** Opening DATA FOR THE TASK block **

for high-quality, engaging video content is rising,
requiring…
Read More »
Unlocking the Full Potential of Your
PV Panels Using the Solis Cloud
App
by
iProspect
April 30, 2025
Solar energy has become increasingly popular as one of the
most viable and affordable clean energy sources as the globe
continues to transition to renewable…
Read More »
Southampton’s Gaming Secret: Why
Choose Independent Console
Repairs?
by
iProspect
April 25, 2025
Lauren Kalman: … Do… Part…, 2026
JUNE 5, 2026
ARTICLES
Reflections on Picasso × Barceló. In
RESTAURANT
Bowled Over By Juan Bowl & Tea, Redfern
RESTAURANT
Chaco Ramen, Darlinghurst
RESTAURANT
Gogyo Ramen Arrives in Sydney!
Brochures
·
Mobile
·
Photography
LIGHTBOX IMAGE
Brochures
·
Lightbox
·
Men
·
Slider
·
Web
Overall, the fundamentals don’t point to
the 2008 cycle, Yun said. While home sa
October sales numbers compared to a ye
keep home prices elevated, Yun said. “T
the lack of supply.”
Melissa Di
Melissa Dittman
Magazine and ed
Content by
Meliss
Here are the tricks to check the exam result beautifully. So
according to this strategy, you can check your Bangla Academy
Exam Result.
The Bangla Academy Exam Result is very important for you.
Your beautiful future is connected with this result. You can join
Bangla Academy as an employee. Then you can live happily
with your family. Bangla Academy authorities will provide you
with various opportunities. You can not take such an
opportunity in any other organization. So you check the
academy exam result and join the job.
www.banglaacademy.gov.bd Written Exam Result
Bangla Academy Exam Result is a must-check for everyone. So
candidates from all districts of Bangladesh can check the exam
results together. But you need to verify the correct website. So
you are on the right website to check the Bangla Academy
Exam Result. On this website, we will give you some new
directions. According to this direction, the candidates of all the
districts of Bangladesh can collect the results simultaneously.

** Closing DATA FOR THE TASK block **
** Opening DATA FOR THE TASK block **

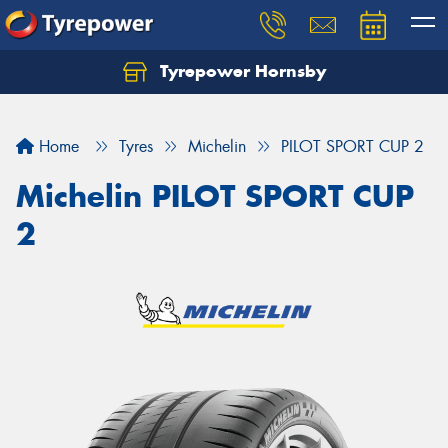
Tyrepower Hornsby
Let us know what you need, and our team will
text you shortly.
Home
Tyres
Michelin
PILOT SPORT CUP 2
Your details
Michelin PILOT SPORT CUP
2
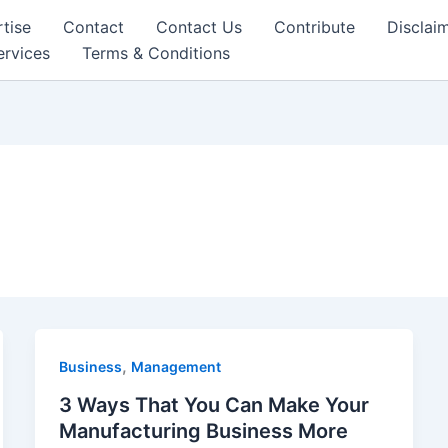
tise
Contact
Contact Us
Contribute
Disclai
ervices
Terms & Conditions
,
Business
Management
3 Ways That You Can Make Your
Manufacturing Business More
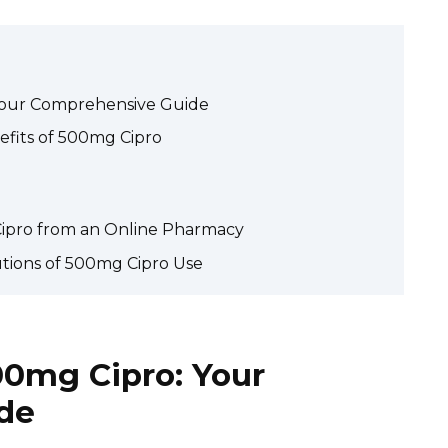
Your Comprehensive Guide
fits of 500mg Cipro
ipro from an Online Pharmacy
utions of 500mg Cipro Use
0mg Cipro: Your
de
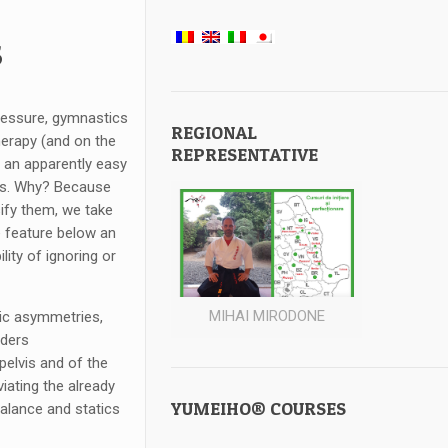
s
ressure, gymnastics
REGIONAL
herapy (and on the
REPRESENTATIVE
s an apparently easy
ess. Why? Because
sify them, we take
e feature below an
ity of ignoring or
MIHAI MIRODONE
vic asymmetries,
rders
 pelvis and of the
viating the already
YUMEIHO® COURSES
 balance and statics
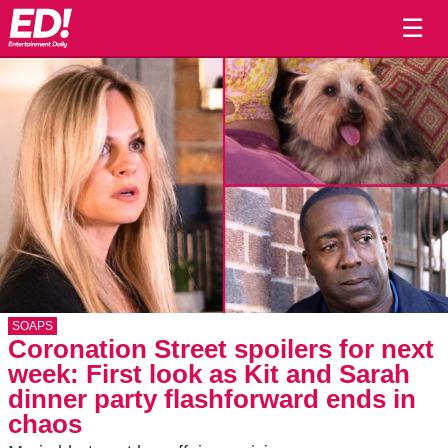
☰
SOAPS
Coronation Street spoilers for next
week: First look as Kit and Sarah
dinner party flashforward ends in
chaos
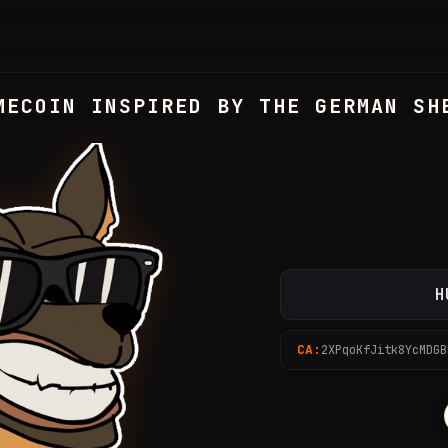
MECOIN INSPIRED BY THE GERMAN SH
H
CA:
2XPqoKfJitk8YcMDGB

** Closing DATA FOR THE TASK block **

● **TASK ITEM**: Filter the records above and return every line that holds the word "Business".

● **FINISHED EXERCISE**:
Business
Manufacturing Business More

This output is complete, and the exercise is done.